(INFORMATION SUPPLIED Opens)
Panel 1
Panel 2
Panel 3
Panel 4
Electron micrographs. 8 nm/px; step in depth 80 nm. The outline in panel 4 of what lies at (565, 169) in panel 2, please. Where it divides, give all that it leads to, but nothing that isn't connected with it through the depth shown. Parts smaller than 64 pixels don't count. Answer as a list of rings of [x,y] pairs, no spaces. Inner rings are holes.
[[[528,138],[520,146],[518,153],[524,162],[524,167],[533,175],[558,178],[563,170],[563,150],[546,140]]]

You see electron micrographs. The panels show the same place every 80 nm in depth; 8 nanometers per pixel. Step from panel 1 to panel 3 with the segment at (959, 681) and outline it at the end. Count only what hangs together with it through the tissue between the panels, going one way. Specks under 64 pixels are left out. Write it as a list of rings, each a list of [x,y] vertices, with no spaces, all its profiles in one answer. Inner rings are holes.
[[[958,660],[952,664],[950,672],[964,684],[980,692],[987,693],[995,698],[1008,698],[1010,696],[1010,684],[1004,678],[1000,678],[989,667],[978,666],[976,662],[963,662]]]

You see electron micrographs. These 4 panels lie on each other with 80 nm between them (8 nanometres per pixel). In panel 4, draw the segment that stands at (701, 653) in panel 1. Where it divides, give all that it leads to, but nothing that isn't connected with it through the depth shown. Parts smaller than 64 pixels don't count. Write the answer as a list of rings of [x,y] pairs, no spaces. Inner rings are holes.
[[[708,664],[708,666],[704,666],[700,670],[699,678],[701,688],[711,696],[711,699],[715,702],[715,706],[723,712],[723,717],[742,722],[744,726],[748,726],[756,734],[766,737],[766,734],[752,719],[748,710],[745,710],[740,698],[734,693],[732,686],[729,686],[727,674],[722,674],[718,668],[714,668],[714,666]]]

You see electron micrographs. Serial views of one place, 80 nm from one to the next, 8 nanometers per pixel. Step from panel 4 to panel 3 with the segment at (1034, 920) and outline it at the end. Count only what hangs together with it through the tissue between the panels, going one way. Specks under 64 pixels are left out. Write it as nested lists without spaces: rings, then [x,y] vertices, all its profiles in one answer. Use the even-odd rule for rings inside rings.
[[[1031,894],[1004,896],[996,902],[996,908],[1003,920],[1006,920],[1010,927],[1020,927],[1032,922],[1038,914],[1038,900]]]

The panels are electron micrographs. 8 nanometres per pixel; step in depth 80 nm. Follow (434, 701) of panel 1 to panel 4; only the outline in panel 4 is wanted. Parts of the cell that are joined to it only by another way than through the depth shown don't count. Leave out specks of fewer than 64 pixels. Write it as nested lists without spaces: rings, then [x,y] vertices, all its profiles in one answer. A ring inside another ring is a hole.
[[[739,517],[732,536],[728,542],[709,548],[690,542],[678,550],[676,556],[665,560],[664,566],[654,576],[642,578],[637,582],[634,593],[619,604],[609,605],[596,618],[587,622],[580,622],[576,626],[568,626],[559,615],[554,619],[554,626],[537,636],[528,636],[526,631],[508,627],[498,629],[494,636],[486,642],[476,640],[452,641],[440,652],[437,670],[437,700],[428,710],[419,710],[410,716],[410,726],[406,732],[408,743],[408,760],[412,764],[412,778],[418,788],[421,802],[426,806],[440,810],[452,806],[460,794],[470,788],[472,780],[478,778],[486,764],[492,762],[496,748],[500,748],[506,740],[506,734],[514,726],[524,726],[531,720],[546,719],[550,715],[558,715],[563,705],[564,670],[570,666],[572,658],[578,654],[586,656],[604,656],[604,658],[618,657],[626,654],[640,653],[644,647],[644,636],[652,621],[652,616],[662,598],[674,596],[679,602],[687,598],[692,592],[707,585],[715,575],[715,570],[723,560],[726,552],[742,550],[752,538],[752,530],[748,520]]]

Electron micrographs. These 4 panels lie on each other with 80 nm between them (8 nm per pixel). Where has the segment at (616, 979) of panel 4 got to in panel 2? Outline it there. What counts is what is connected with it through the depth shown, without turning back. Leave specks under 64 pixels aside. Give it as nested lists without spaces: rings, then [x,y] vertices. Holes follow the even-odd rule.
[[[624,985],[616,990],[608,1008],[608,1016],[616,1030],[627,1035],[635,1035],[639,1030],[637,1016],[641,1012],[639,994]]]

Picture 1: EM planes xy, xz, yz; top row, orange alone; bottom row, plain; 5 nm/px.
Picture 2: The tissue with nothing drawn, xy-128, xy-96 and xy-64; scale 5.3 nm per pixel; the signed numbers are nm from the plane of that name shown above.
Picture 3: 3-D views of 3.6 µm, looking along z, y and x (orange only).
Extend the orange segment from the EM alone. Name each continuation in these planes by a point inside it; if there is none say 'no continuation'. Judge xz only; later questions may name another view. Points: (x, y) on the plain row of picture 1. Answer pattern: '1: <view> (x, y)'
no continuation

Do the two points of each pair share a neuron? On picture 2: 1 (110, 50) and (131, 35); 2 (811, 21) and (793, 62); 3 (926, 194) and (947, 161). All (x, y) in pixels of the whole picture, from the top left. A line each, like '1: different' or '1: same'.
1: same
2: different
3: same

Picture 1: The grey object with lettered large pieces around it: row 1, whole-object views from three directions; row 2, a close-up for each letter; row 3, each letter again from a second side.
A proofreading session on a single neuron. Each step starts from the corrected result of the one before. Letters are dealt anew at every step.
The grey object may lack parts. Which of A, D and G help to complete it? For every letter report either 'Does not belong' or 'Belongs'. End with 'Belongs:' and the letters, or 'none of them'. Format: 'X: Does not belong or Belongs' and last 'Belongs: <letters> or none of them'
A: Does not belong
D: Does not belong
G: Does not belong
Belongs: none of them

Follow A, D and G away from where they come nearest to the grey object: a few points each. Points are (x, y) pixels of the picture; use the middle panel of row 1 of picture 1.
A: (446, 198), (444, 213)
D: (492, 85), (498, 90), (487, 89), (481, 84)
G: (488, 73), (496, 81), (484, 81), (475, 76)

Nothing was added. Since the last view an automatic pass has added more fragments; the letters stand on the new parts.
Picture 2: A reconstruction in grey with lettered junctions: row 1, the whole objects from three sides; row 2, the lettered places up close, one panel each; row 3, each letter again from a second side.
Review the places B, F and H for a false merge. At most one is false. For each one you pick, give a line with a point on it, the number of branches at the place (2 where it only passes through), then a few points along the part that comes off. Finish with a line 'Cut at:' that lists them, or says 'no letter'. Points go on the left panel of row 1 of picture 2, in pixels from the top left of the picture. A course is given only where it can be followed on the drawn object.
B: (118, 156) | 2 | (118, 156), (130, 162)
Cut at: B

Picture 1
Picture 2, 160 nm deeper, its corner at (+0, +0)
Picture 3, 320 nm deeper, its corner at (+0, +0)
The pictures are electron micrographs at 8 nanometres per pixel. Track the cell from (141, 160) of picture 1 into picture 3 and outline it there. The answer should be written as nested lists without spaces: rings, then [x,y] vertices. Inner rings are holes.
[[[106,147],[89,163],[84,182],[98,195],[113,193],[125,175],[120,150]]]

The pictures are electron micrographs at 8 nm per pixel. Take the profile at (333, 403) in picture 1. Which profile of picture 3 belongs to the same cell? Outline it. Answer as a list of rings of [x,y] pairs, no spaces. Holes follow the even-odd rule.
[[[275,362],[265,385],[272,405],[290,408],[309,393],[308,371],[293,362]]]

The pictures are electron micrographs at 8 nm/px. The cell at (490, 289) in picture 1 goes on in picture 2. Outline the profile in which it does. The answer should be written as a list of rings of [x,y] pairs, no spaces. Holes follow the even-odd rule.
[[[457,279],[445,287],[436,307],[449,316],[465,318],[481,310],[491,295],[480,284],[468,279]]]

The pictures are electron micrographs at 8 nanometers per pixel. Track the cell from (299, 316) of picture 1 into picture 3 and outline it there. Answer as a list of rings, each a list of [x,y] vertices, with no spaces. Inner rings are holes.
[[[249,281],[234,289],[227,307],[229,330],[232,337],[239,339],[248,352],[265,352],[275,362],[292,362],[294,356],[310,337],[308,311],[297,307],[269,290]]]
(INFORMATION SUPPLIED Closes)
__WHAT THE EXERCISE ASKS__
Matching lines for the string "lettered": work out how many the records contain and write only the number.

__WRITTEN ANSWER__
2